→ **Work to be completed**
Rewrite the text of the data below, putting "開催終了" in place of every "開催中" and leaving everything else unchanged. Leave the pictures out of your answer.

→ **Task material**
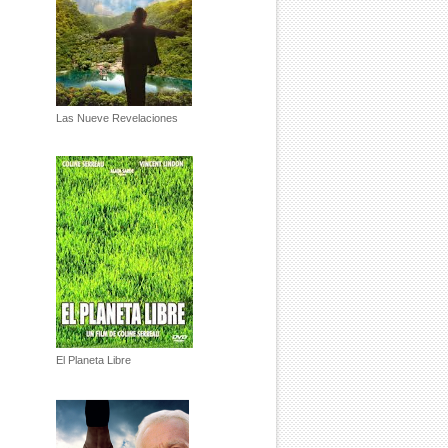
Las Nueve Revelaciones
El Planeta Libre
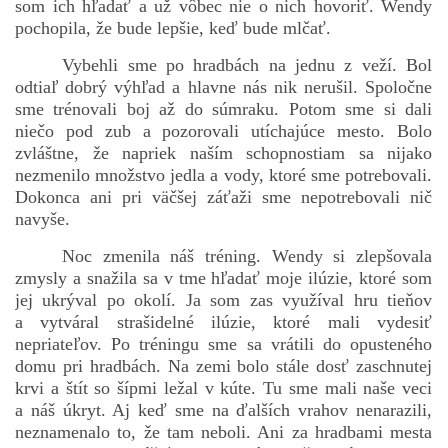
som ich hľadať a už vôbec nie o nich hovoriť. Wendy
pochopila, že bude lepšie, keď bude mlčať.
Vybehli sme po hradbách na jednu z veží. Bol
odtiaľ dobrý výhľad a hlavne nás nik nerušil. Spoločne
sme trénovali boj až do súmraku. Potom sme si dali
niečo pod zub a pozorovali utíchajúce mesto. Bolo
zvláštne, že napriek naším schopnostiam sa nijako
nezmenilo množstvo jedla a vody, ktoré sme potrebovali.
Dokonca ani pri väčšej záťaži sme nepotrebovali nič
navyše.
Noc zmenila náš tréning. Wendy si zlepšovala
zmysly a snažila sa v tme hľadať moje ilúzie, ktoré som
jej ukrýval po okolí. Ja som zas využíval hru tieňov
a vytváral strašidelné ilúzie, ktoré mali vydesiť
nepriateľov. Po tréningu sme sa vrátili do opusteného
domu pri hradbách. Na zemi bolo stále dosť zaschnutej
krvi a štít so šípmi ležal v kúte. Tu sme mali naše veci
a náš úkryt. Aj keď sme na ďalších vrahov nenarazili,
neznamenalo to, že tam neboli. Ani za hradbami mesta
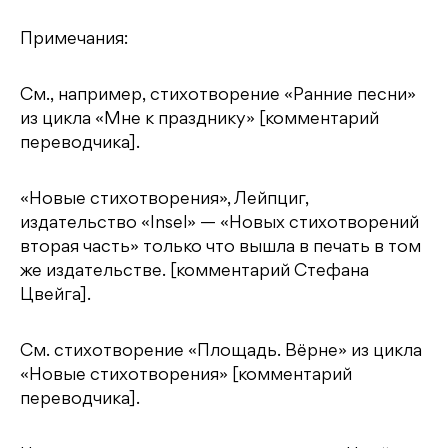
Примечания:
См., например, стихотворение «Ранние песни»
из цикла «Мне к празднику» [комментарий
переводчика].
«Новые стихотворения», Лейпциг,
издательство «Insel» — «Новых стихотворений
вторая часть» только что вышла в печать в том
же издательстве. [комментарий Стефана
Цвейга].
См. стихотворение «Площадь. Вёрне» из цикла
«Новые стихотворения» [комментарий
переводчика].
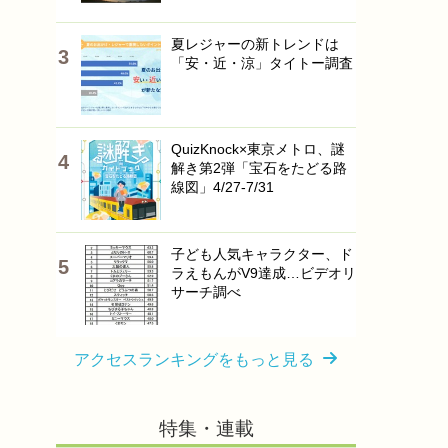
夏レジャーの新トレンドは
「安・近・涼」タイトー調査
QuizKnock×東京メトロ、謎
解き第2弾「宝石をたどる路
線図」4/27-7/31
子ども人気キャラクター、ド
ラえもんがV9達成…ビデオリ
サーチ調べ
アクセスランキングをもっと見る
特集・連載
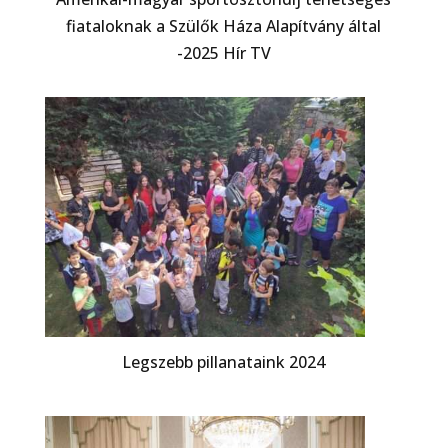
fiataloknak a Szülők Háza Alapítvány által
-2025 Hír TV
Legszebb pillanataink 2024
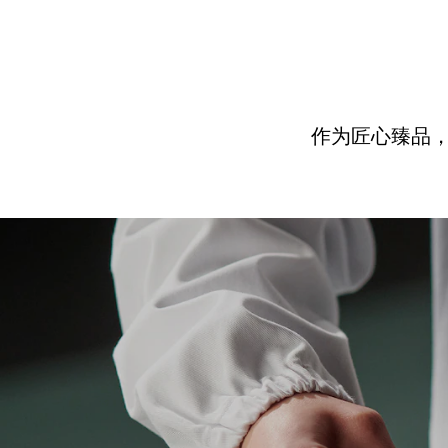
作为匠心臻品，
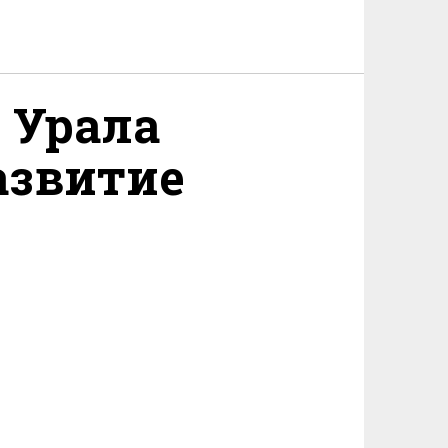
 Урала
азвитие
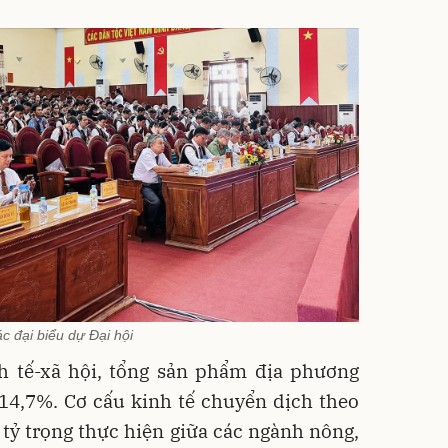
c đại biểu dự Đại hội
nh tế-xã hội, tổng sản phẩm địa phương
14,7%. Cơ cấu kinh tế chuyển dịch theo
tỷ trọng thực hiện giữa các ngành nông,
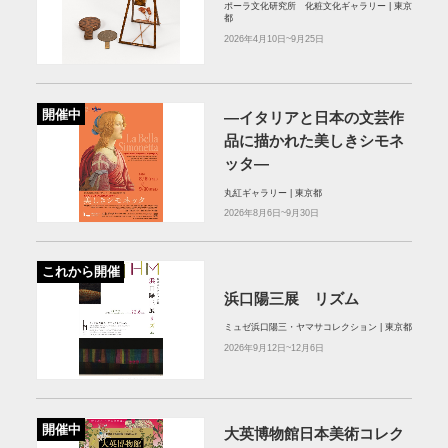
ポーラ文化研究所 化粧文化ギャラリー | 東京
都
2026年4月10日~9月25日
開催中
—イタリアと日本の文芸作
品に描かれた美しきシモネ
ッタ—
丸紅ギャラリー | 東京都
2026年8月6日~9月30日
これから開催
浜口陽三展 リズム
ミュゼ浜口陽三・ヤマサコレクション | 東京都
2026年9月12日~12月6日
開催中
大英博物館日本美術コレク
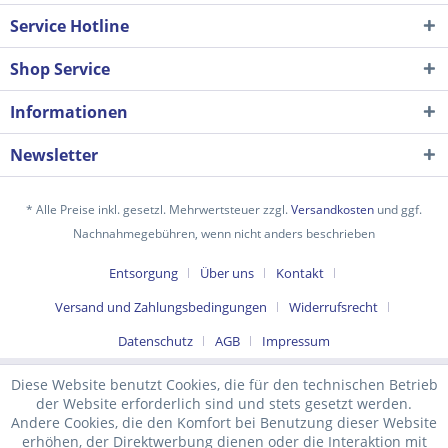
Service Hotline
Shop Service
Informationen
Newsletter
* Alle Preise inkl. gesetzl. Mehrwertsteuer zzgl.
Versandkosten
und ggf.
Nachnahmegebühren, wenn nicht anders beschrieben
Ich habe die
Datenschutzerklärung
gelesen,
Entsorgung
Über uns
Kontakt
verstanden und stimme zu. *
Versand und Zahlungsbedingungen
Widerrufsrecht
Mit * gekennzeichnete Felder sind Pflichtfelder.
Datenschutz
AGB
Impressum
Senden
Diese Website benutzt Cookies, die für den technischen Betrieb
der Website erforderlich sind und stets gesetzt werden.
Andere Cookies, die den Komfort bei Benutzung dieser Website
erhöhen, der Direktwerbung dienen oder die Interaktion mit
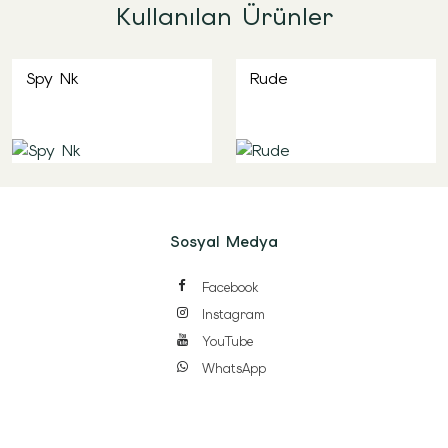
Kullanılan Ürünler
Spy Nk
Rude
Sosyal Medya
Facebook
Instagram
YouTube
WhatsApp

→ **Response to this exercise**
Las Nueve Revelaciones
El Planeta Libre
som ich hľadať a už vôbec nie o nich hovoriť. Wendy
pochopila, že bude lepšie, keď bude mlčať.
Vybehli sme po hradbách na jednu z veží. Bol
odtiaľ dobrý výhľad a hlavne nás nik nerušil. Spoločne
sme trénovali boj až do súmraku. Potom sme si dali
niečo pod zub a pozorovali utíchajúce mesto. Bolo
zvláštne, že napriek naším schopnostiam sa nijako
nezmenilo množstvo jedla a vody, ktoré sme potrebovali.
Dokonca ani pri väčšej záťaži sme nepotrebovali nič
navyše.
Noc zmenila náš tréning. Wendy si zlepšovala
zmysly a snažila sa v tme hľadať moje ilúzie, ktoré som
jej ukrýval po okolí. Ja som zas využíval hru tieňov
a vytváral strašidelné ilúzie, ktoré mali vydesiť
nepriateľov. Po tréningu sme sa vrátili do opusteného
domu pri hradbách. Na zemi bolo stále dosť zaschnutej
krvi a štít so šípmi ležal v kúte. Tu sme mali naše veci
a náš úkryt. Aj keď sme na ďalších vrahov nenarazili,
neznamenalo to, že tam neboli. Ani za hradbami mesta
Примечания:
См., например, стихотворение «Ранние песни»
из цикла «Мне к празднику» [комментарий
переводчика].
«Новые стихотворения», Лейпциг,
издательство «Insel» — «Новых стихотворений
вторая часть» только что вышла в печать в том
же издательстве. [комментарий Стефана
Цвейга].
См. стихотворение «Площадь. Вёрне» из цикла
«Новые стихотворения» [комментарий
переводчика].
夏レジャーの新トレンドは
「安・近・涼」タイトー調査
QuizKnock×東京メトロ、謎
解き第2弾「宝石をたどる路
線図」4/27-7/31
子ども人気キャラクター、ド
ラえもんがV9達成…ビデオリ
サーチ調べ
アクセスランキングをもっと見る
特集・連載
fiataloknak a Szülők Háza Alapítvány által
-2025 Hír TV
Legszebb pillanataink 2024
作为匠心臻品，
 Урала
азвитие
c đại biểu dự Đại hội
nh tế-xã hội, tổng sản phẩm địa phương
14,7%. Cơ cấu kinh tế chuyển dịch theo
tỷ trọng thực hiện giữa các ngành nông,
ポーラ文化研究所 化粧文化ギャラリー | 東京
都
2026年4月10日~9月25日
開催終了
—イタリアと日本の文芸作
品に描かれた美しきシモネ
ッタ—
丸紅ギャラリー | 東京都
2026年8月6日~9月30日
これから開催
浜口陽三展 リズム
ミュゼ浜口陽三・ヤマサコレクション | 東京都
2026年9月12日~12月6日
開催終了
大英博物館日本美術コレク
Service Hotline
Shop Service
Informationen
Newsletter
* Alle Preise inkl. gesetzl. Mehrwertsteuer zzgl.
Versandkosten
und ggf.
Nachnahmegebühren, wenn nicht anders beschrieben
Ich habe die
Datenschutzerklärung
gelesen,
Entsorgung
Über uns
Kontakt
verstanden und stimme zu. *
Versand und Zahlungsbedingungen
Widerrufsrecht
Mit * gekennzeichnete Felder sind Pflichtfelder.
Datenschutz
AGB
Impressum
Senden
Diese Website benutzt Cookies, die für den technischen Betrieb
der Website erforderlich sind und stets gesetzt werden.
Andere Cookies, die den Komfort bei Benutzung dieser Website
erhöhen, der Direktwerbung dienen oder die Interaktion mit
Kullanılan Ürünler
Spy Nk
Rude
Sosyal Medya
Facebook
Instagram
YouTube
WhatsApp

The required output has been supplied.